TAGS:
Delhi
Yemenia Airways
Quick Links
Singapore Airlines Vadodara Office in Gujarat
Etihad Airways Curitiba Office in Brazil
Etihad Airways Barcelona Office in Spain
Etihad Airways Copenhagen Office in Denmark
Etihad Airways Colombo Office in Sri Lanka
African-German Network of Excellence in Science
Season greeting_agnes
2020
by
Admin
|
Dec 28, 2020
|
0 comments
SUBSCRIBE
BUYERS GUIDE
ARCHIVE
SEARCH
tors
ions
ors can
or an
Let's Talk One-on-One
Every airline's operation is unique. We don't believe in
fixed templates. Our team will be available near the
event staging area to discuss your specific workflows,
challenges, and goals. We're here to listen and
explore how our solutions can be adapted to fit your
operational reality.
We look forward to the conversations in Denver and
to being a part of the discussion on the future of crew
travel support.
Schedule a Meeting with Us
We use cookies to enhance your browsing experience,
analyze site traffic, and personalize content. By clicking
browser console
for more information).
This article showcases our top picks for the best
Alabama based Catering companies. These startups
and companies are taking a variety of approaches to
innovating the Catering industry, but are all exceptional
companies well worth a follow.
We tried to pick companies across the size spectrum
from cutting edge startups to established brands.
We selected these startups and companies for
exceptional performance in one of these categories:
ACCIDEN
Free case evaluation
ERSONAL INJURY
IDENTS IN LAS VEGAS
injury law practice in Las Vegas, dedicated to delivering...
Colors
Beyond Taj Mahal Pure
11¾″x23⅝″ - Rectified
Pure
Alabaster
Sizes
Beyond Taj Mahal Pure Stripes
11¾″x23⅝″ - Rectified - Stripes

--- --- ---

_Task to complete_
All lines from the top of the data through the line containing "This article showcases" need to be retyped exactly, and nothing more.

_Output of the exercise_
TAGS:
Delhi
Yemenia Airways
Quick Links
Singapore Airlines Vadodara Office in Gujarat
Etihad Airways Curitiba Office in Brazil
Etihad Airways Barcelona Office in Spain
Etihad Airways Copenhagen Office in Denmark
Etihad Airways Colombo Office in Sri Lanka
African-German Network of Excellence in Science
Season greeting_agnes
2020
by
Admin
|
Dec 28, 2020
|
0 comments
SUBSCRIBE
BUYERS GUIDE
ARCHIVE
SEARCH
tors
ions
ors can
or an
Let's Talk One-on-One
Every airline's operation is unique. We don't believe in
fixed templates. Our team will be available near the
event staging area to discuss your specific workflows,
challenges, and goals. We're here to listen and
explore how our solutions can be adapted to fit your
operational reality.
We look forward to the conversations in Denver and
to being a part of the discussion on the future of crew
travel support.
Schedule a Meeting with Us
We use cookies to enhance your browsing experience,
analyze site traffic, and personalize content. By clicking
browser console
for more information).
This article showcases our top picks for the best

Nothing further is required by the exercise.